Generates the marginal distribution of this posterior.

Parameters

sites (list) – optional list of sites for which we need to generate the marginal distribution.

Returns

A Marginals class instance.

Return type

Marginals

run(*args, **kwargs)[source]

Calls self._traces to populate execution traces from a stochastic Pyro model.

Parameters
• args – optional args taken by self._traces.

• kwargs – optional keywords args taken by self._traces.

class TracePredictive(model, posterior, num_samples, keep_sites=None)[source]

Warning

This class is deprecated and will be removed in a future release.

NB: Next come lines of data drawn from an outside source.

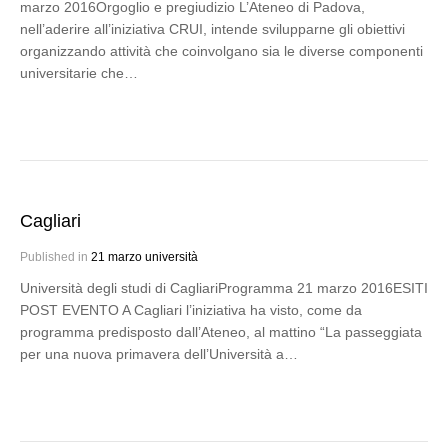
marzo 2016Orgoglio e pregiudizio L’Ateneo di Padova,
nell’aderire all’iniziativa CRUI, intende svilupparne gli obiettivi
organizzando attività che coinvolgano sia le diverse componenti
universitarie che…
Cagliari
Published in
21 marzo università
Università degli studi di CagliariProgramma 21 marzo 2016ESITI
POST EVENTO A Cagliari l’iniziativa ha visto, come da
programma predisposto dall’Ateneo, al mattino “La passeggiata
per una nuova primavera dell’Università a…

Use the Predictive class instead.

Generates and holds traces from the posterior predictive distribution, given model execution traces from the approximate posterior. This is achieved by constraining latent sites to randomly sampled parameter values from the model execution traces and running the model forward to generate traces with new response (“_RETURN”) sites. :param model: arbitrary Python callable containing Pyro primitives. :param TracePosterior posterior: trace posterior instance holding samples from the model’s approximate posterior. :param int num_samples: number of samples to generate. :param keep_sites: The sites which should be sampled from posterior distribution (default: all)

marginal(sites=None)[source]

Gets marginal distribution for this predictive posterior distribution.